Under the new Texas bill to be signed by Governor Bush, treatment must instead always be provided until a reasonable opportunity has been afforded for transfer of the patient to another physician or health care facility willing to comply with the patient or family choice for life. A physician or health care facility will no longer have legal immunity if it involuntarily denies treatment in such a manner. In order to be immune, a doctor or hospital that has decided to deny life-sustaining treatmentdefined as "treatment that, based on reasonable medical judgment, sustains the life of a patient and without which the patient will die"must provide it while the patient seeks transfer to another doctor or facility willing to respect the patient's right to live. Such treatment must be provided for 10 days, a period that can be extended if a court determines there is a reasonable expectation that a physician or health care facility that will honor the patient's directive will be found if the time extension is granted.

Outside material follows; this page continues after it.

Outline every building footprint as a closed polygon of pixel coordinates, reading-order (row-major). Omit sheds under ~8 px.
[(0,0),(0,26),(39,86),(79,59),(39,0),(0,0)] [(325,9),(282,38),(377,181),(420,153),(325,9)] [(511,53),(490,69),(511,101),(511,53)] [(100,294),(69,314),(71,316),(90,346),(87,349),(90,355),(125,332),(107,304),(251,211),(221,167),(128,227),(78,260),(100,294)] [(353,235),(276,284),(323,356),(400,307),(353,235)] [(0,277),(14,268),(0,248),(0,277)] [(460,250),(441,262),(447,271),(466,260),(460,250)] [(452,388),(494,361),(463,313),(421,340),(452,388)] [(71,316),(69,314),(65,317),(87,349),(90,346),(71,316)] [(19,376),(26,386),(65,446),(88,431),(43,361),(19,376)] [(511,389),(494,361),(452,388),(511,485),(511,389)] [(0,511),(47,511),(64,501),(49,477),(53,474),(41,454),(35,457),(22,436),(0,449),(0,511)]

The new Texas law is congruent with the ethical position recently promulgated by the American Medical Association's Council on Ethical and Judicial Affairs. That policy, issued March 10, 1999, allows life-sustaining treatment to be terminated against the wishes of a patient or surrogate only "if transfer is not possible because no physician and no institution can be found to follow the patient's and/or proxy's wishes."
"The provisions of the new statute radically alter the status of medical patients suffering from life-threatening conditions," said Dr. Graham. "As a direct result of Governor Bush's efforts, patients can no longer be denied their fundamental right to lifesaving treatment if requested. The passage of this bill marks a great day for the recognition of the worth and dignity of all human life in Texas. Governor Bush deserves our thanks for his crucial efforts in securing the passage of this bill."